MATERIAL FOR THIS TASK Start Marker

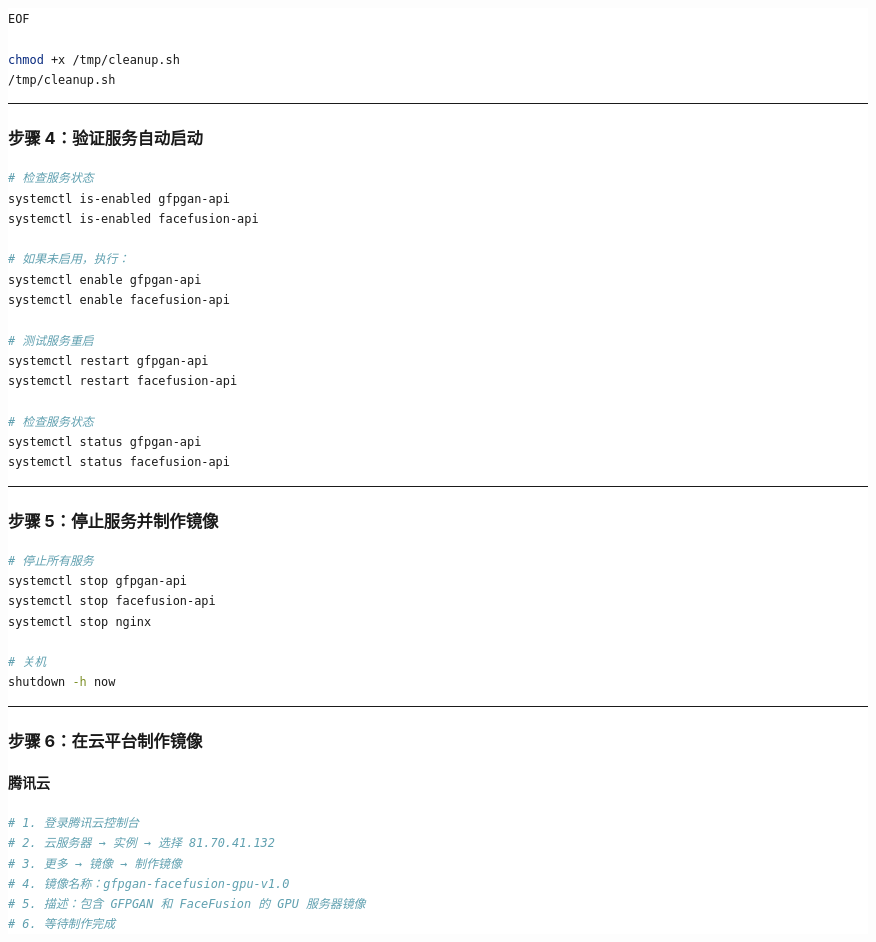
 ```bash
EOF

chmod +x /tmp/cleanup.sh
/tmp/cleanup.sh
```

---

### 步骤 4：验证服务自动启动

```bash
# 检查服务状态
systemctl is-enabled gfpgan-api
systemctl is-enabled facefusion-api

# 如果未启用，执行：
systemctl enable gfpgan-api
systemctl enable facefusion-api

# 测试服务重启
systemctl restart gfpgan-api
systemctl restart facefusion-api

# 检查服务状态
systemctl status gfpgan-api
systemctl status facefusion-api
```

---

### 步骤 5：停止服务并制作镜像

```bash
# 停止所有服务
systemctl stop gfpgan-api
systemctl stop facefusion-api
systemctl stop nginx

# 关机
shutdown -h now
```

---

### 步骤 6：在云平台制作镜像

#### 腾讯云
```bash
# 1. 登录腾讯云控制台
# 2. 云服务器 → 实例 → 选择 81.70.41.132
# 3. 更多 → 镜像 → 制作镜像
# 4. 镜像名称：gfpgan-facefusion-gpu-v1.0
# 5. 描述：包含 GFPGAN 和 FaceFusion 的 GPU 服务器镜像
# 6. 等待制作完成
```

MATERIAL FOR THIS TASK End Marker

## AIM OF THE EXERCISE
Drop the images and return the data verbatim.

## REPLY
 ```bash
EOF

chmod +x /tmp/cleanup.sh
/tmp/cleanup.sh
```

---

### 步骤 4：验证服务自动启动

```bash
# 检查服务状态
systemctl is-enabled gfpgan-api
systemctl is-enabled facefusion-api

# 如果未启用，执行：
systemctl enable gfpgan-api
systemctl enable facefusion-api

# 测试服务重启
systemctl restart gfpgan-api
systemctl restart facefusion-api

# 检查服务状态
systemctl status gfpgan-api
systemctl status facefusion-api
```

---

### 步骤 5：停止服务并制作镜像

```bash
# 停止所有服务
systemctl stop gfpgan-api
systemctl stop facefusion-api
systemctl stop nginx

# 关机
shutdown -h now
```

---

### 步骤 6：在云平台制作镜像

#### 腾讯云
```bash
# 1. 登录腾讯云控制台
# 2. 云服务器 → 实例 → 选择 81.70.41.132
# 3. 更多 → 镜像 → 制作镜像
# 4. 镜像名称：gfpgan-facefusion-gpu-v1.0
# 5. 描述：包含 GFPGAN 和 FaceFusion 的 GPU 服务器镜像
# 6. 等待制作完成
```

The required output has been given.